--- MATERIAL SUPPLIED ---

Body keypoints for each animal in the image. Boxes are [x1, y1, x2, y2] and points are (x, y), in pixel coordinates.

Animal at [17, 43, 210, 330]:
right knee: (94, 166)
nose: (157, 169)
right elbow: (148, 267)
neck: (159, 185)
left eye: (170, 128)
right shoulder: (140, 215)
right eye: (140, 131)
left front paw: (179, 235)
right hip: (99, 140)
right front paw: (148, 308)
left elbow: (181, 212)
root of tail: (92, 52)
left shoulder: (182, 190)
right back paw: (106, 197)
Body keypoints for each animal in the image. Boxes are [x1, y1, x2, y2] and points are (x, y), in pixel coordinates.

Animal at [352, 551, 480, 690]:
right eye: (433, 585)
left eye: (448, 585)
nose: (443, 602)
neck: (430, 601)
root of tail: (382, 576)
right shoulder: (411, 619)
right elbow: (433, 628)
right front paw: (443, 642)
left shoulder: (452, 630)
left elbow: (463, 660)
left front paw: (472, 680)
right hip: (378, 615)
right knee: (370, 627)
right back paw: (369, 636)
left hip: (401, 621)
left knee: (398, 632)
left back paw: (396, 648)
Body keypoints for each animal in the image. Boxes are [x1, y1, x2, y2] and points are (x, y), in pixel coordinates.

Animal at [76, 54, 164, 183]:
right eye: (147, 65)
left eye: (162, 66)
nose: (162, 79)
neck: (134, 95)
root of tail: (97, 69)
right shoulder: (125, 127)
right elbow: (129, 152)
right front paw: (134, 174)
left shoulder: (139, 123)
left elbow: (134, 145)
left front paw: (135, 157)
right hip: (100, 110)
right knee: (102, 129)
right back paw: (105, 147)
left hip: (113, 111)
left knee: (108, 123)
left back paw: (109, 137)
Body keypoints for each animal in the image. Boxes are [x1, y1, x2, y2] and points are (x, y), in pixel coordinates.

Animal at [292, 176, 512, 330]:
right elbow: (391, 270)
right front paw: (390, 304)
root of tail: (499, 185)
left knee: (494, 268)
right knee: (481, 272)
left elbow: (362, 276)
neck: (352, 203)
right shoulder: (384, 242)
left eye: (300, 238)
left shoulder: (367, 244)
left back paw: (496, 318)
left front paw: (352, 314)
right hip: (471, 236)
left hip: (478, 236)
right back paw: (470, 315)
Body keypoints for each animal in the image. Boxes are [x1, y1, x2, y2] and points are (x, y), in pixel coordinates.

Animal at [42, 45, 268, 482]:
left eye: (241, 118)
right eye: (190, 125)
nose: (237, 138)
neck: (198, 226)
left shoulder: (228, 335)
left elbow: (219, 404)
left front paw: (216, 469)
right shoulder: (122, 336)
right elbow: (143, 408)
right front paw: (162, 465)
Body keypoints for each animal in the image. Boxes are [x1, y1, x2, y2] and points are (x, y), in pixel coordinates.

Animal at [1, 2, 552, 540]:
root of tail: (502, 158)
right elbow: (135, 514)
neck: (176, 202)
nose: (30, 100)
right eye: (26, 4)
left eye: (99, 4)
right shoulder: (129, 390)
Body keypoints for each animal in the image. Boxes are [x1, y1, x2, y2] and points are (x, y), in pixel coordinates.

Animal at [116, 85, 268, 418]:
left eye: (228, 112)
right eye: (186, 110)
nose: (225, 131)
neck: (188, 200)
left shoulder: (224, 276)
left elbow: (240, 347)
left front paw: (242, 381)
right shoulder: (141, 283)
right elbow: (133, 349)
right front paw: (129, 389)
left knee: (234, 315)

---

THE PROBLEM: Your task is to copy every line in the entries that holds the string "tail".

TASK SOLUTION:
root of tail: (92, 52)
root of tail: (382, 576)
root of tail: (97, 69)
root of tail: (499, 185)
root of tail: (502, 158)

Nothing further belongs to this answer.